他顿了顿,继续说,每一个字都清晰无比:“我对你的感情,可能从一开始就是个错误。我们根本就是两个世界的人。你追求的是秩序和正义,而我,只想要自由和创作。林宴的事情让我看清了,我们不适合。继续下去,只会互相折磨。”
沈墨渊的脸色一点一点变得苍白。他死死盯着苏夜,试图从他脸上找出哪怕一丝说谎或违心的痕迹。但是没有。苏夜的表情冷静得可怕,仿佛在陈述一个与他无关的事实。
“所以……你之前说想去佛罗伦萨,不是为了散心,是为了离开我?”沈墨渊的声音干涩沙哑。
“可以这么说。”苏夜站起身,走到窗边,背对着他,“我已经让画廊那边帮我处理工作室的事情了。最近就会动身。以后……应该也不会再回来了。”
“苏夜!”沈墨渊猛地站起来,几步冲到他面前,抓住他的肩膀,强迫他转身面对自己,“看着我!告诉我这不是真的!是不是还有别的原因?是不是林宴之前威胁了你什么?还是你的身体……”
“我的身体很好。”苏夜打断他,用力挣开他的手,后退一步,拉开距离,“只是神经衰弱,休息一段时间就好。至于原因,我说得很清楚了。沈墨渊,别让我把话说得更难听。好聚好散吧。”
他转身,朝卧室走去,开始收拾自己为数不多的行李,动作利落,没有丝毫留恋。
沈墨渊僵在原地,看着他的背影,只觉得全身的血液都凉透了。他想冲过去拦住他,想质问他,想把他锁在怀里问个清楚……但苏夜那冰冷而决绝的态度,像一堵无形的墙,将他所有的话和动作都挡了回去。

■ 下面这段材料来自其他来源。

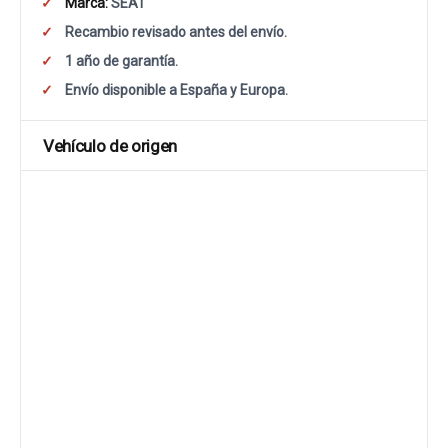
Marca:
SEAT
Recambio revisado antes del envío.
1 año de garantía.
Envío disponible a España y Europa.
Vehículo de origen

骄傲,深入骨髓的骄傲,以及苏夜话语中那些直指他们关系核心矛盾的点(秩序与自由,保护与束缚),让他无法像普通恋人那样痛哭流涕地挽留。他只能站在原地,任由一种钝痛从心脏蔓延到四肢百骸。
苏夜很快收拾好了一个简单的行李箱。他拖着箱子走到门口,停下脚步,却没有回头。
“沈墨渊,”他背对着他说,声音很轻,却字字清晰,“保重。”
说完,他拉开门,走了出去。门在他身后轻轻关上,落锁的声音在寂静的公寓里显得格外刺耳。
沈墨渊一动不动地站在那里,很久很久。直到米罗不安地蹭了蹭他的裤脚,他才仿佛从冰封中苏醒。
他走到窗边,恰好看到苏夜拖着行李箱,拦下一辆出租车,绝尘而去。没有回头看一眼。
那一刻,沈墨渊清楚地感觉到,有什么东西,从他生命里被彻底剥离了。带着决绝的寒意。
他不知道的是,苏夜乘坐的出租车,并没有开往机场,而是绕了几圈后,驶向了那家他曾就诊的医院。苏夜用提前准备好的、以另一个身份预约的信息,直接办理了紧急入院手续,进入了心脏科的重症监护预备区。
他留给沈墨渊的,是一个冷酷的、基于现实矛盾(虽被刻意放大)的分手假象。
而他将要面对的,是一场与死神争夺时间的孤独手术。
一周缓冲期的最后一天,他选择了同时终结爱情,并开启一场生存的豪赌。
飞机起飞的轰鸣或许会响彻在沈墨渊空荡的公寓外,但那只是苏夜拜托画廊朋友制造的烟雾弹。
真正的苏夜,正躺在冰冷的手术准备室里,听着监测仪规律而令人心慌的滴答声,等待着被推入那个决定他生死的手术室。
他闭上眼,脑海中最后闪过的,是沈墨渊惊痛苍白的脸。
对不起,沈墨渊。但这是我能想到的,对你我而言,最好的结局。
愿你余生,不再被我的病痛和麻烦所累。愿你永远干净、有序、正义凛然。
而我,将独自奔赴属于我的,寂静的终局,或是渺茫的新生。